This is the type of content I love to see and even more so after fighted with so much misinformed people in PS3 Facebook groups and tried to correct them about the YLOD
keep doing your hard work, for me your channel along with the one of RIP-Felix are the best and most educational ones about fixing PS3s!
RIP-Felix is like a Scientist who explains everything, and you are The One who shows how everything can be put in practice by a normal person to fix his console and learn the process
Actually, Felix put it in practice himself too, and he wrote a blog of it
www.psx-place.com/threads/research-experimental-nec-tokin-capacitors-replacement-ylod.25260/page-156#post-270233
I am inspired by him and wanna do the same and do a vlog instead.

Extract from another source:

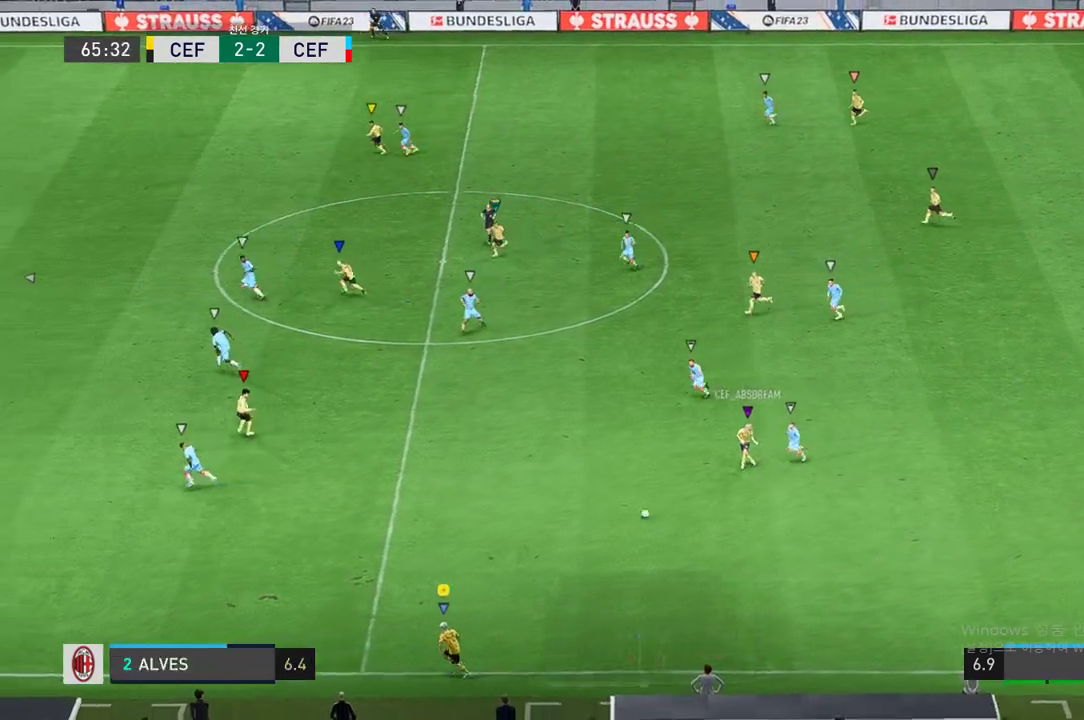
{"buttons": [], "left_stick": "left", "right_stick": "center", "events": []}
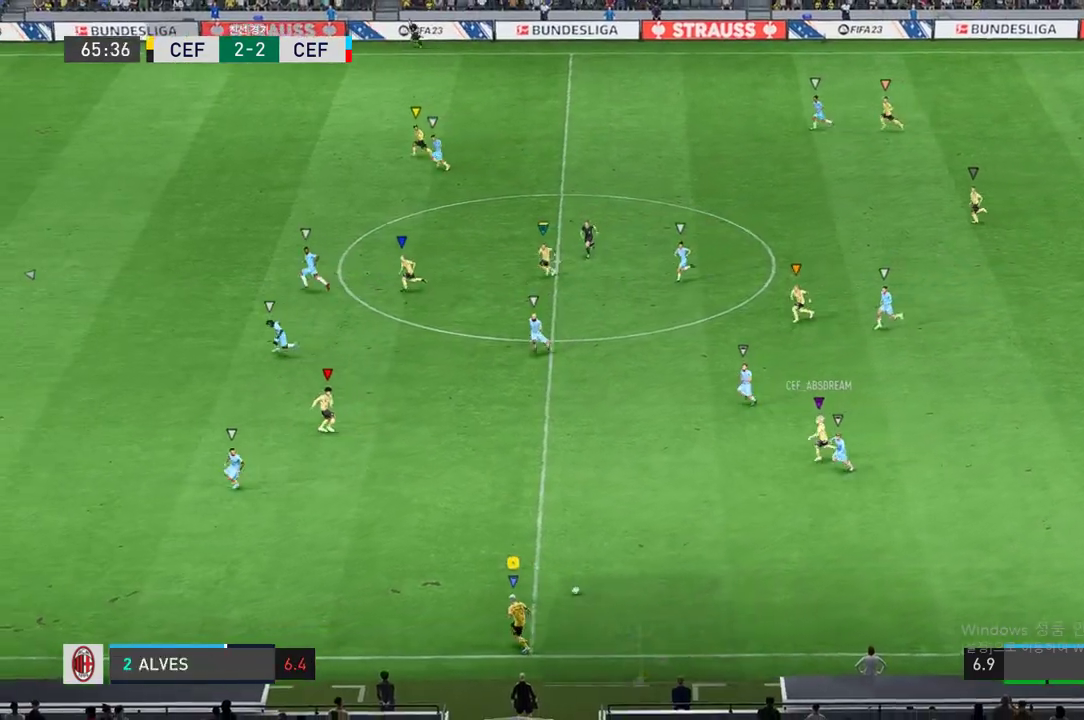
{"buttons": [], "left_stick": "up-left", "right_stick": "center", "events": [[217, "left_stick", "up-left"]]}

Keep trying buddy, don't give up! Thank you for these videos, they are inspiring and educational since i'm somewhat amateur repairman like yourself, i make mistakes also. You do need better tools however, especially rework station. I have been selling jailbroken ps3's and did console service, and every cent i have earned i invested in tools, even bought myself Honton R490 rework station. It was expensive i won't lie and headache to get it here in my country (almost no one is doing reballing here) so i'm one of the few to have it. I'm learning every day how to improve those temperature profiles and believe me, this thing is awesome, makes job so much easier. Again, keep up the good work and those videos coming, wish you all the best.

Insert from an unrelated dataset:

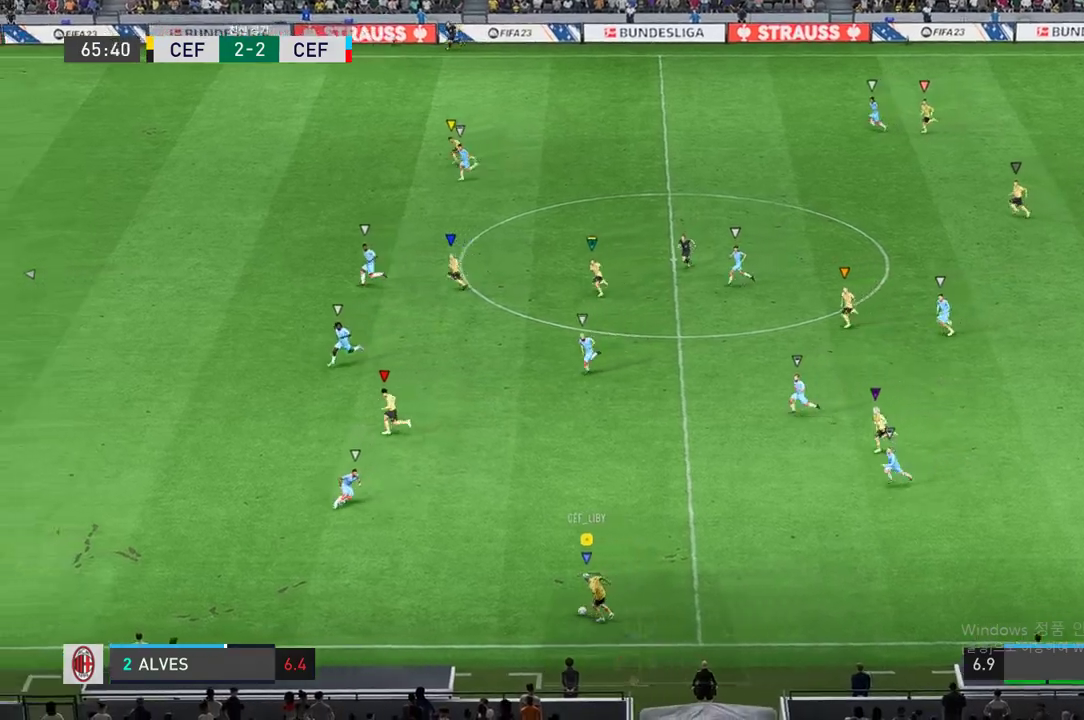
{"buttons": [], "left_stick": "up-left", "right_stick": "center", "events": []}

My god props to you mad lads for going these lengths, reballing is not something i wanna do but i respect the ambition 😄
i give up so early fr, i have 7 fat, 1 slim, 2 super slim
all of them have 1024 or 3034, I don't have preheater so i can't try to remove or replace the rsx but i did try to reball it and it ended tragically all the time
my closest success try was with replacing capacitors but in my country we don't even have tantalum with low esr and importing from outside is truly nightmare so i just ribbed them from super slim one and all the hell goes right but the console was over heating with no reason so i tried to remove ihs to replace the thermal paste but guess what while i was pressing on it my hands slipped and blown smd capacitor from the board, the white one when i tried to put it back the pads just decided to rib them self off and that's was it
i have broken 10 ps3 now!
but keep going bro maybe u will master it in the end
It wasn't until 2022 that people started to understand how to fix YLOD properly. It's so sad that many of us trashed our PS3s too early, thinking they were unfixable.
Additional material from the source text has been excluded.